Adoráveis Mulheres, escrito e dirigido por Greta Gerwig, é a oitava adaptação cinematográfica da obra autobiográfica “Little Women” de Louisa May Alvott lançada em 1868.

O filme explora a vida das irmãs March, nos anos 1860, na Nova Inglaterra, durante e após a Guerra Civil Americana. A nova adaptação se baseia mais na vida adulta das irmãs, particularmente após Meg, Jo e Amy abandonarem seu lar. O filme viaja pelo tempo e foca mais na diversidade temática do que na própria narrativa.

Este filme até poderia ser considerado um remake de outras produções lançadas nos cinemas anteriormente. Mas a diretora e roteirista Greta Gerwig faz uma nova adaptação de um dos clássicos da literatura norte-americana com características inovadoras que colocaram o longa como um dos indicados a categoria de “Melhor Filme” no Oscar 2020.

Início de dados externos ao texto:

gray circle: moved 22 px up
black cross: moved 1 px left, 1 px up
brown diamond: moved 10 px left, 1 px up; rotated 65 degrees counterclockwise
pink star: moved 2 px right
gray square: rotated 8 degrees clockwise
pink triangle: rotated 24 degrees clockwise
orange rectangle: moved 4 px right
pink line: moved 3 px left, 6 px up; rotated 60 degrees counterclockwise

Mas eu confesso que assisti as duas horas e quinze minutos de projeção com bastante dificuldade. É que na primeira hora a história não estava me atraindo. O roteiro me parecia simples demais e sem objetividade. O tempo todo me perguntava: “onde querem chegar com essa historinha dessas meninas”? Tudo me parecia muito bobinho.

Mas na última hora minha concepção sobre “Adoráveis Mulheres” mudou bastante. O filme ganhou ritmo no segundo ato e partiu para uma excelente conclusão. A impressão que tive foi que depois de tanto tempo até mesmo as atrizes acordaram e interpretaram melhor as personagens. E aí tudo melhora. A trilha sonora, a fotografia, a dramaticidade, a intensidade e o desfecho.

Até mesmo a atriz Saoirse Ronan, que acho bem mediana para ter quatro indicações com apenas 25 anos, agrada bastante nessa produção e faz até aqui a melhor atuação dela em minha humilde opinião. Com “Adoráveis Mulheres” aconteceu algo que acredito nunca ter passado antes. Um filme cansativo, bobinho, desacreditado, que ia ter uma nota máxima de cinco, muda completamente minha opinião na segunda metade me deixando surpreso comigo. É como se fosse uma virada no placar do seu time de futebol preferido durante o segundo tempo de jogo.


Nota 8

*O conteúdo desta coluna é de responsabilidade do autor e não representa, necessariamente, a opinião do Diário de Uberlândia.